§ ACTIVITY 1
Answer these questions about the OpenShift troubleshooting page:
(a) In which namespace is the route oauth-openshift?
(b) At which address and port was the connection refused?
(c) Which ConfigMap was not found?

══════

OpenShift Troubleshooting

The openshift installation failed with errors¶

1
2

E1011 08:07:56.183305       1 auth.go:231] error contacting auth provider time="2023-11-07T17:50:00+03:00" level=error msg="Cluster operator authentication Degraded is True with Ingr wwssStateEndpoints_MissingSubsets::OAuthClientsController_SyncError::OAuthServerDeployment_PreconditionNotFulfilled::OAuthServerRouteEndpointAccessibleController_SyncError::OAuthServerServiceEndpointAccessibleController_SyncError::OAuthServerServiceEndpointsEndpointAccessibleController_SyncError::ProxyConfigController_SyncError::WellKnownReadyController_SyncError: IngressStateEndpointsDegraded: No subsets found for the endpoints of oauth-server\nOAuthClientsControllerDegraded: no ingress for host oauth-openshift.apps.ocpactest.example.com in route oauth-openshift in namespace openshift-authentication\nOAuthServerDeploymentDegraded: waiting for the oauth-openshift route to contain an admitted ingress: no admitted ingress for route oauth-openshift in namespace openshift-authentication\nOAuthServerDeploymentDegraded: \nOAuthServerRouteEndpointAccessibleControllerDegraded: route \"openshift-authentication/oauth-openshift\": status does not have a valid host address\nOAuthServerServiceEndpointAccessibleControllerDegraded: Get \"https://10.132.220.152:443/healthz\": dial tcp 10.132.220.152:443: connect: connection refused\nOAuthServerServiceEndpointsEndpointAccessibleControllerDegraded: oauth service endpoints are not ready\nProxyConfigControllerDegraded: no admitted ingress for route oauth-openshift in namespace openshift-authentication\nWellKnownReadyControllerDegraded: failed to get oauth metadata from openshift-config-managed/oauth-openshift ConfigMap: configmap \"oauth-openshift\" not found (check authentication operator, it is supposed to create this)"

══════

§ ACTIVITY 2
Give a JSON list of strings, one per line, for the rows starting at the line that contains "right knee: (224, 282, -16)" and ending at the last row. Leave out blank lines.

§ INPUT
══════

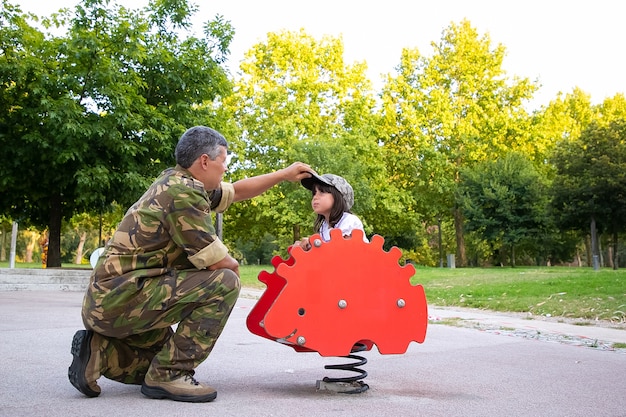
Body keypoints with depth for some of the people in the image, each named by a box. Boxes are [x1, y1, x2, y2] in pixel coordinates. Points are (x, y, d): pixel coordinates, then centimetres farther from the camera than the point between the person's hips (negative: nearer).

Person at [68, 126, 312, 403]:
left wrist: (283, 174, 27)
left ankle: (99, 352, 12)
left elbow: (235, 191, 26)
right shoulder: (182, 192, -19)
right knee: (224, 282, -16)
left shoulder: (177, 182, 10)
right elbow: (219, 263, -17)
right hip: (122, 298, -10)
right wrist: (233, 265, 6)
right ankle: (168, 374, -9)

══════

§ WORKED SOLUTION 1
(a) openshift-authentication
(b) 10.132.220.152:443
(c) oauth-openshift

§ WORKED SOLUTION 2
[
  "right knee: (224, 282, -16)",
  "left shoulder: (177, 182, 10)",
  "right elbow: (219, 263, -17)",
  "right hip: (122, 298, -10)",
  "right wrist: (233, 265, 6)",
  "right ankle: (168, 374, -9)"
]